In 2016, it was again the internet that helped me! I found out about Kiron and started studying Business Administration. Kiron helped me a lot during a tough time of transition. Kiron gave me a chance to study instead of just sitting at home waiting. I was learning more German and felt truly integrated as a free women. I was finally allowed to be free and not be judged. Nevertheless, I was constantly thinking about these two different worlds worlds. I thought about my past, my friends and my family back home. I reminisced about my mother and sister and wondered what life they lived and other the lives other women lived. I thought about how their suppression, how I changed, and most of all how we could all change. I dreamt about the ways that the mentality over there could change and how they could taste the true sense and beauty of freedom the way that I finally was.  

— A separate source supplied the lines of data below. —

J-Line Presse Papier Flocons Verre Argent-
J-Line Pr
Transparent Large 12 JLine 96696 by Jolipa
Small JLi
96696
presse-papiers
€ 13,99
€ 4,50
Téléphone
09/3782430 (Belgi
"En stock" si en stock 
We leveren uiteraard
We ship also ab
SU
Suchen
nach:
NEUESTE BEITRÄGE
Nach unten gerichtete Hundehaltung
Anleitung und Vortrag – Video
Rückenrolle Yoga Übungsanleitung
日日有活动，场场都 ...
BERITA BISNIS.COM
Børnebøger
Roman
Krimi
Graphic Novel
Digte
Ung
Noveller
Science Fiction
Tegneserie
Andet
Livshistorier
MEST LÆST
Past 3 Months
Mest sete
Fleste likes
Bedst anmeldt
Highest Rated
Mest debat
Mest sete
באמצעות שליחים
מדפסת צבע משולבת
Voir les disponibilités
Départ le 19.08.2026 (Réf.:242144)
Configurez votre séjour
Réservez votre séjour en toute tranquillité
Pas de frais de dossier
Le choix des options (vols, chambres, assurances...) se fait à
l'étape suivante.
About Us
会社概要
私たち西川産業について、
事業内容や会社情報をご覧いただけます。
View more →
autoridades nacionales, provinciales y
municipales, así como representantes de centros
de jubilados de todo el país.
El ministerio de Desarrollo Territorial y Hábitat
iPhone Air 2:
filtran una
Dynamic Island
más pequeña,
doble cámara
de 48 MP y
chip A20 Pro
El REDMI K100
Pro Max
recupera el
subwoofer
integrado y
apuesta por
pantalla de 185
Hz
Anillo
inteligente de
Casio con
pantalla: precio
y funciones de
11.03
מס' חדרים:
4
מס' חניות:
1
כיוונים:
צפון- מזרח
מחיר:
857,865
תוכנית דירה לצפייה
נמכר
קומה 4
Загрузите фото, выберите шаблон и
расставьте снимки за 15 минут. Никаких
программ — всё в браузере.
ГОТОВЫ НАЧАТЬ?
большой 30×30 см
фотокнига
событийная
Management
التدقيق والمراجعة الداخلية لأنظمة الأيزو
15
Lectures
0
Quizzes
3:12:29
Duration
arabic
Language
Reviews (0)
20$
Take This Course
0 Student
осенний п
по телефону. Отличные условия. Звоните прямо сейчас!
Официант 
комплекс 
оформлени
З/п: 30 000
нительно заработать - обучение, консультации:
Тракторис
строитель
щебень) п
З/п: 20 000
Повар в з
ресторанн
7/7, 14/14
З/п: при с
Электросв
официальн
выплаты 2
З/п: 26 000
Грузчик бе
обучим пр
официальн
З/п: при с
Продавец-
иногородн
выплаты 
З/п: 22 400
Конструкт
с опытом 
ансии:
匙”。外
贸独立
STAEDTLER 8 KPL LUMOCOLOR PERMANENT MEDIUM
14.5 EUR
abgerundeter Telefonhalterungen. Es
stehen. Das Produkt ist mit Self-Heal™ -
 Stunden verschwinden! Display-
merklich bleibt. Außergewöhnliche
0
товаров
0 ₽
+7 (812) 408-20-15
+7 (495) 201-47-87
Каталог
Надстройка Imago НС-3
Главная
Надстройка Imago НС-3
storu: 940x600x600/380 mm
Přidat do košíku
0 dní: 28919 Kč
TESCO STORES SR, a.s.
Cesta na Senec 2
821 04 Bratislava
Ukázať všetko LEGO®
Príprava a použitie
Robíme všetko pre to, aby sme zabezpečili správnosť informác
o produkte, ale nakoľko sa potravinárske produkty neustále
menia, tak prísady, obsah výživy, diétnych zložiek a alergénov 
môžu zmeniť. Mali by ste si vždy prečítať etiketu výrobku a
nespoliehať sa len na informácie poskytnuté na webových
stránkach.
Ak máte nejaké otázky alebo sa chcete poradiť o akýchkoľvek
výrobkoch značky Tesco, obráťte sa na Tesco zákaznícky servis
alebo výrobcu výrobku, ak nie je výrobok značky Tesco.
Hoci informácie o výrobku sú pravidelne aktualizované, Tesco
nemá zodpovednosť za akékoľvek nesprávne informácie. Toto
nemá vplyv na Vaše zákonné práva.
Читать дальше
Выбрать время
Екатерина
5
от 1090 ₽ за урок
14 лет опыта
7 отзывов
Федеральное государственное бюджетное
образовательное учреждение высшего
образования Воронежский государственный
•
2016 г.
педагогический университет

Today I study business mathematics at the Karlsruhe Institute for Technology. I feel very happy, grateful and satisfied that I am able to take control and plan what I want to do with my life. I am finally able to be myself, without hiding underneath a cloak. I am just me – a crazy free-thinker that is extremely rebellious! My dream is that one day the whole eastern world will become secular. This does not guarantee freedom – but without it, the policies are governed by religion. Politics and religion should never go together. For myself, I want to be a strong, free women who follows her career. Maybe one day I will work in business consulting, I will have my own home, my own roof and maybe even a vegetable garden with hens running around. It will be a life of my own without dependency on anyone else. Because if you are independent – you are free!